Introduction
Threonine metabolism is biochemically important because:
- It contributes to both glucogenic and ketogenic pathways.
- It is closely linked with glycine and serine metabolism.
- It participates in mucin synthesis and intestinal protection.
- It provides intermediates for energy production.

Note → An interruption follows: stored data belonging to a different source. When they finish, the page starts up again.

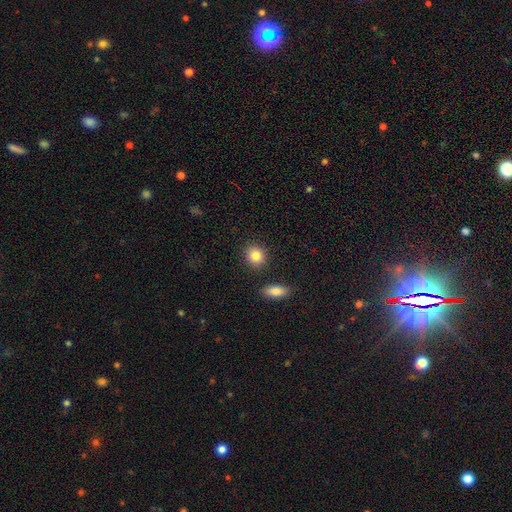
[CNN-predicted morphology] The model was most divided on "how rounded": round: 72%, in between: 27%, cigar-shaped: 1%. More confident: merging — none (86%); smooth or featured — smooth (85%).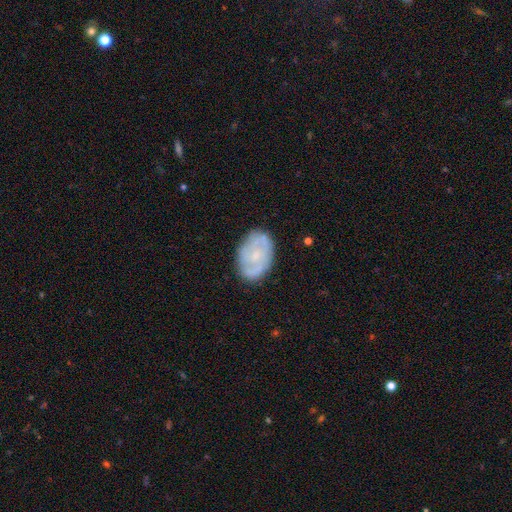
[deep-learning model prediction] Overall: featured or disk (58%; smooth 35%). Edge-on disk: no (96%). Bar: no (74%). Spiral arms: yes (66%; no 34%). Bulge size: small (59%; moderate 25%). Merging: none (76%).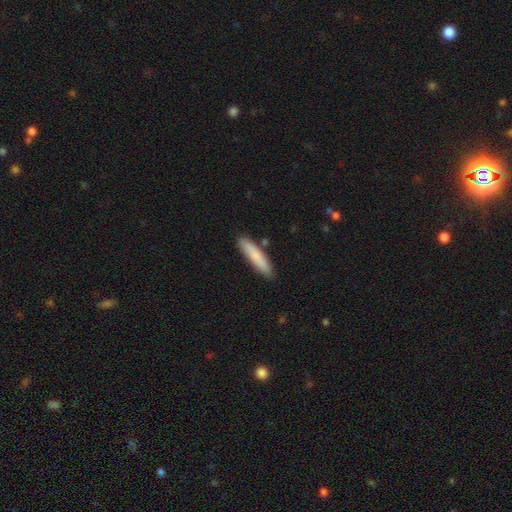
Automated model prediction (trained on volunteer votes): This is clearly a smooth galaxy (81%). How rounded: clearly cigar-shaped (85%). Merging: clearly none (85%).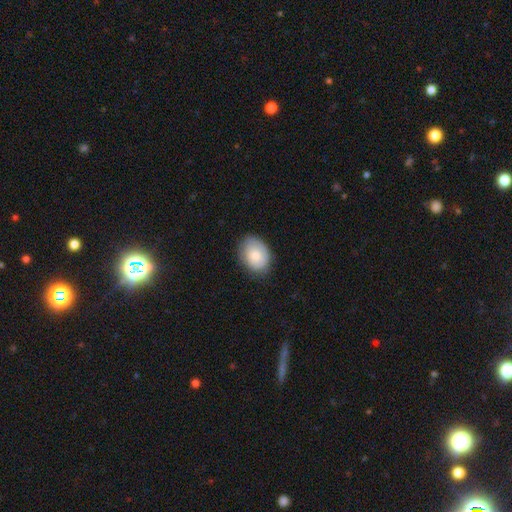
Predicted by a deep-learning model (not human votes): A smooth galaxy with no disk features (78%) that is in between round and cigar-shaped (66%). Merging: none (77%).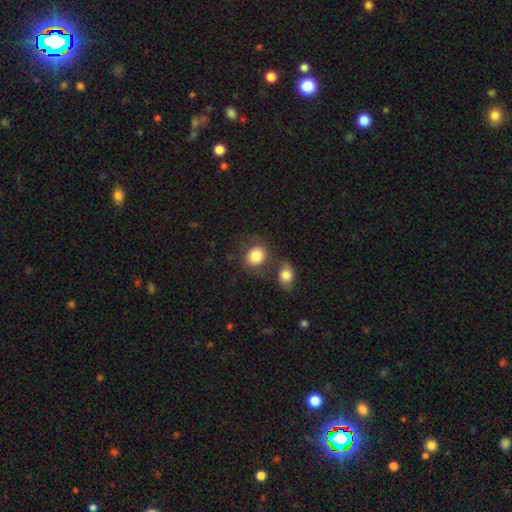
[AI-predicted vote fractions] Smooth or featured?
  - smooth: 83% *
  - featured or disk: 9%
  - star or artifact: 8%
How rounded?
  - round: 60% *
  - in between: 39%
  - cigar-shaped: 1%
Merging?
  - none: 59% *
  - merger: 23%
  - minor disturbance: 12%
  - major disturbance: 6%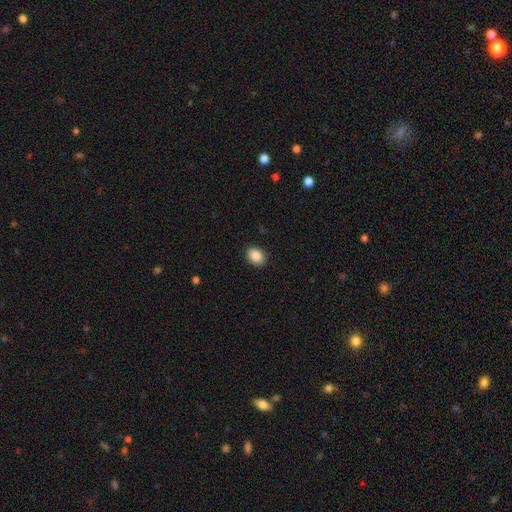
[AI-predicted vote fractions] Morphology: type=smooth (89%); roundness=in between (65%); merging=none (90%).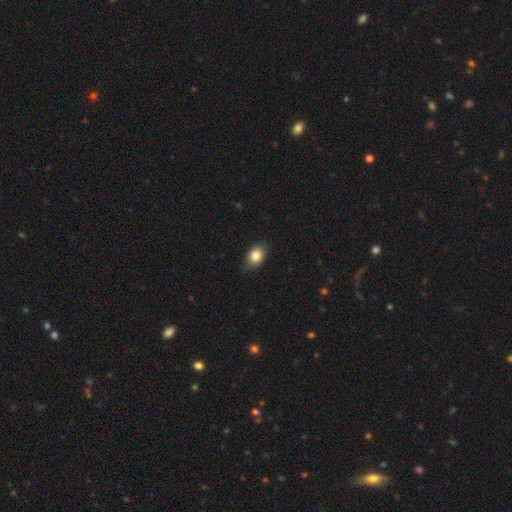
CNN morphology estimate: The model was most divided on "how rounded": in between: 77%, round: 22%, cigar-shaped: 2%. More confident: smooth or featured — smooth (83%); merging — none (79%).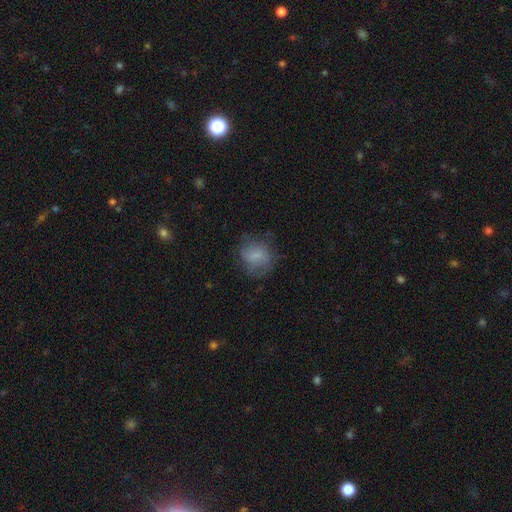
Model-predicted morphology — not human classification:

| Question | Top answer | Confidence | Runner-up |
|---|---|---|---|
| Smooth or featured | smooth | 72% | featured or disk (19%) |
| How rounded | round | 71% | in between (28%) |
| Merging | none | 65% | minor disturbance (22%) |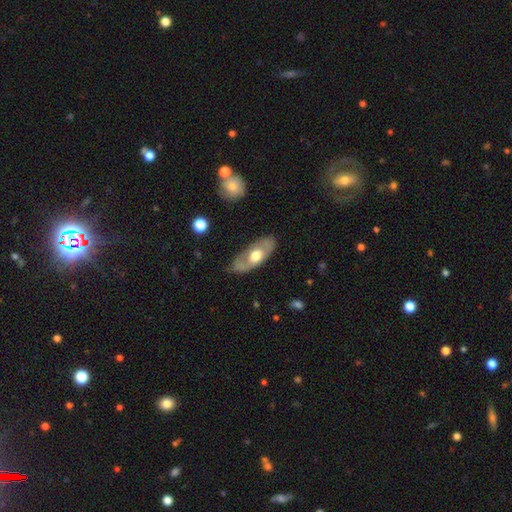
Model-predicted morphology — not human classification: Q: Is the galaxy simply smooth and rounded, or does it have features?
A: featured or disk — 53%.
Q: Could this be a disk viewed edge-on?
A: no — 76%.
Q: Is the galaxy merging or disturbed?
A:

Threonine metabolism mainly occurs in:
- Liver
- Kidney
- Pancreas
- Intestinal mucosa
Chemical Structure and Properties
| Property | Description |
|---|---|
| Chemical Formula | C₄H₉NO₃ |
| Molecular Weight | 119 Da |
| Type | Essential amino acid |
| Nature | Polar, uncharged |
| Functional Group | Hydroxyl group (-OH) |
| Classification | Glucogenic and ketogenic |
Dietary Sources
Vegetarian Sources
| Food | Threonine Content |
|---|---|
| Soybean | High |
| Lentils | Moderate |
| Nuts | Moderate |
| Seeds | Moderate |
| Whole grains | Moderate |
Non-Vegetarian Sources
| Food | Threonine Content |
|---|---|
| Eggs | High |
| Fish | High |
| Chicken | High |
| Milk | Moderate |
| Meat | High |
Absorption and Transport
- Threonine is absorbed in the small intestine by sodium-dependent amino acid transporters.
- Transported through portal circulation to liver.
- Distributed to tissues for:
- Protein synthesis
- Energy metabolism
- Cellular growth
Metabolism
| Pathway | Major Product |
|---|---|
| Threonine aldolase pathway | Glycine + Acetaldehyde |
| Threonine dehydratase pathway | α-Ketobutyrate |
| Aminoacetone pathway | Acetyl-CoA |
| Protein incorporation | Structural proteins |
Catabolism
Threonine degradation mainly occurs in mitochondria of liver cells.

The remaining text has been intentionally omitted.